Egemen sınıflar ezilenleri kadın-erkek ayırımı yapmadan eziyor, sömürüyor, katlediyor, işkenceden geçiriyor, zindanlara tıkmaya çalışıyor. Biz kadınlar da ezilenlerin söz sahibi olacağı, kardeşçe, adil, özgür yaşayabileceği bir düzeni, yani sosyalizmi kurmak için örgütlenmek ve mücadele etmek zorundayız. Çünkü kurtuluşumuzun ön koşulu sosyalist düzenin kendisidir. Ancak nasıl olsa sosyalizmde sorunlar çözülecek yaklaşımı sorunun üstünde atlamak erkek egemen zihniyeti baştan kabullenmektir. Bugünden yapılabilecekleri ertelememek gerekir, çünkü bugün ne isek yarın iktidarı aldığımızda da o olacağız, dolaysıyla bugünde o bilinci ve eşitliği yaratmak zorundayız. İnsanlığın gelişimi içerisinde ikincil konuma düşmüş kadınlar bin yılların kültürü ve anlayışına karşı, genelde ait olduğu sınıfın, özelde ise cinselliğin kurtuluşu için kendisinden başlayarak adımlar atmalıdır. Bin yılların günümüze getirdiği geleneklerin, göreneklerin, değer yargılarının, kavrayışların etkisiyle feodal kültürün köklerinin hala güçlü olduğu, bunun da sosyalizmle hemen aşılamayacağı açıktır. Sosyalist toplumlarda dahi kadın sorununun tamamen çözülmediğini yaşanan deneyimler göstermiştir.
1832 yılında Parisli kadın işçilerin dedikleri gibi “… İşçi sınıfının kurtuluşunu talep ettikleri bir çağda, bu büyük toplumsal özgürlük hareketinin karşısında, biz kadınlar pasif mi kalacağız? Kaderimiz hiçbir şey talep etmemizi gerektirmeyecek kadar mutlu bir kader mi? Şimdiye kadar kadın sömürüldü ve zulme uğradı. Bu zulüm, bu sömürü sona ermelidir.”
Bugün dünyada “yok oldu artık imkânsız” dendiği koşullarda Rojava devrimi ve ona öncülük eden kadın mücadele deneyimini iyi kavramalıyız, ondan öğrenmeliyiz. Feminist sistem içi burjuva etiketli gurupların popülist gündemler peşine takılan değil burada öğrenmeliyiz.

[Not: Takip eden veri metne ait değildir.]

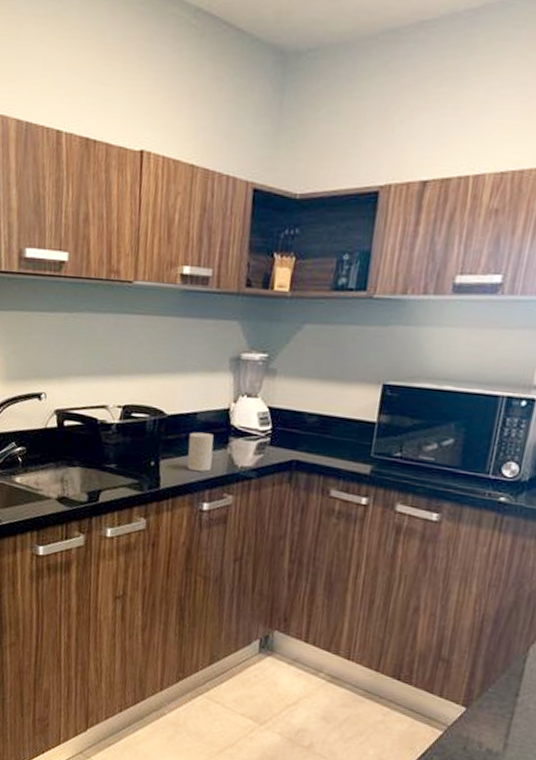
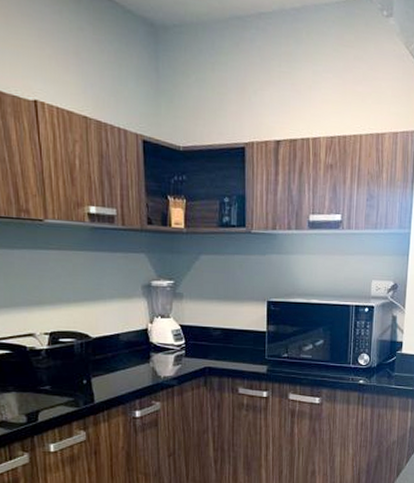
cup: present [187,432,214,472] -> none [115,351,138,385]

New York’lu kadın işçilerin 1857 yılında kitlesel olarak greve gittikleri gün olan 8 Mart’ı daha planlı, programlı karşılamalıyız. Çevremizdeki herkese, özelde ise kadınlara geleceklerinin sosyalizmde olduğunu kavratmayı görev bilmeliyiz.
Dünya yüreğine Leyla’ların cesaretini nakşedenlerle özgürleşecek…
Dünyayı Rojava devriminin öncüsü kadınların kararlılık ve inancın DAİŞ çetelerine karşı yürüttüğü destansı direniş ruhunun içselleştirilmesi ile özgürleşecektir.
Leyla’nın direnişçi ruhuyla faşizmin, soykırım, yıkım, ölüm, savaş ve işkence, kadın cinayetlerine karşı yaşamın kaynağı ve yaratıcısı kadınların mücadelesiyle, özgürlük, eşitlik sömürüsüz bir dünyanın adımları atılıyor. Kadın düşmanlığı üzerinde şekillenen faşizm, özgürlük ve sömürüsüz bir dünyanın mücadelesi kadınların ellerinde şekilleniyor. Faşizmin tarihin çöplüğüne gömülmesi ve Özgür Kürdistan Demokratik Türkiye şairi ile zafere ulaşacaktır.
8 Mart Dünya Emekçi Kadınlar Günü’nde, kadının kurtuluşunun ezilenlerin kurtuluşundan bağımsız olmayacağını haykırmalıyız. 8 Mart’ı sokaklarda, anlamına uygun anmalıyız. Bunun için hepimize görev düşüyor. Kadının kurtuluşu için mücadeleye atılmalıyız. İnsanlığın kurtuluşu mücadelesinde, kadının kurtuluşunun önemli bir katkısı olacaktır. Her günümüzü 8 Mart yapmak için yol almalıyız. Kadınlar kurtulmadan toplumlar kurtulamaz. Kadınlar özgürleşmeden toplum özgürleşemez.